▶ SET EXERCISE 1
Translate this sentence from the article on management burnout below into Spanish: "I have privately surveyed over 700 Service Managers or Parts Managers in my Service and Parts Management Workshops."
▶ SET EXERCISE 2
The article on management burnout below says its summarized responses include conclusions and recommendations for certain groups. Name every group it lists.

▶ EXCERPTED TEXT
··········

A Dirty Industry Secret:Service Management and Parts Management Burnout

by Walter J. McDonald, CMC

Service and Parts Managers Say,

“Burnout Is Their Number One Obstacle to Top Performance.”

A sinister force in our industry today is cutting down many excellent employees in their prime. The hidden problem is service and parts management BURNOUT! Many dealer executives tell me the expected time on the job for Service Managers or Parts Managers may be only 3½ to 4 years. Way too short for these very talented people!

I have privately surveyed over 700 Service Managers or Parts Managers in my Service and Parts Management Workshops. About 672 (96%) said burnout was a very significant problem for each of them! Results of my survey caused me to further examine this unsettling situation.

Below is a summary of the responses from service management and parts management discussion workshops I conducted during my formal Dealer Management Seminars to identify the causes and possible remedies for burnout.

These responses include conclusions and recommendations for Dealer Principals, Senior Executives as well as for Service Managers and Parts Managers

I suggest you reflect on these responses and initiate policies and procedures to eliminate identified causes of burnout. You surely want to retain excellent employees with so much potential to improve your business.

Causes of Management Burnout

Service Managers and Parts Managers said the following were the most frequent causes of management burnout. These are some of the job performance challenges service and parts managers said gave them the most problems.

I suggest you review the list and check off any conditions that might exist in your dealership.

  • Reactionary decision-making vs. staying ahead of the curve. Too much fire-fighting/ in a reactive mode.

··········

▶ MATERIAL
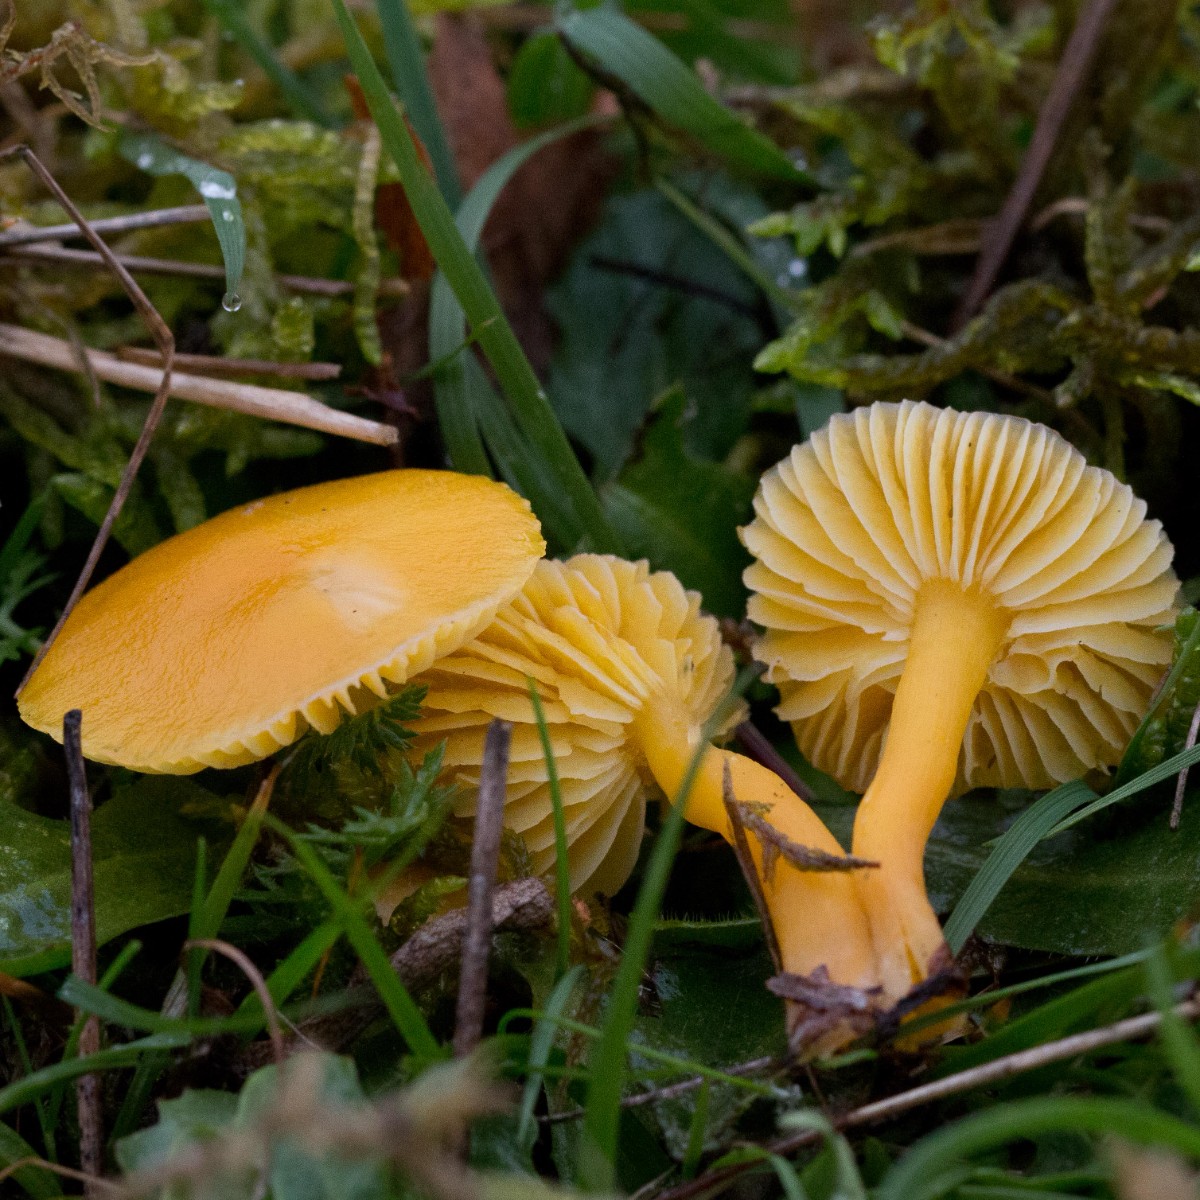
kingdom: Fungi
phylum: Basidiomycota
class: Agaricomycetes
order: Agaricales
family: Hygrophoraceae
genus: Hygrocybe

··········

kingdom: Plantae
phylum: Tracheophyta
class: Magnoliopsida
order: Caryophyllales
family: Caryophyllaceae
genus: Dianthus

··········

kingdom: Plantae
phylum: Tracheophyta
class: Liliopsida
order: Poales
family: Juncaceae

··········

▶ EXERCISE SOLUTION 1
He encuestado en privado a más de 700 gerentes de servicio o gerentes de repuestos en mis talleres de gestión de servicio y de repuestos.

▶ EXERCISE SOLUTION 2
- Dealer Principals
- Senior Executives
- Service Managers
- Parts Managers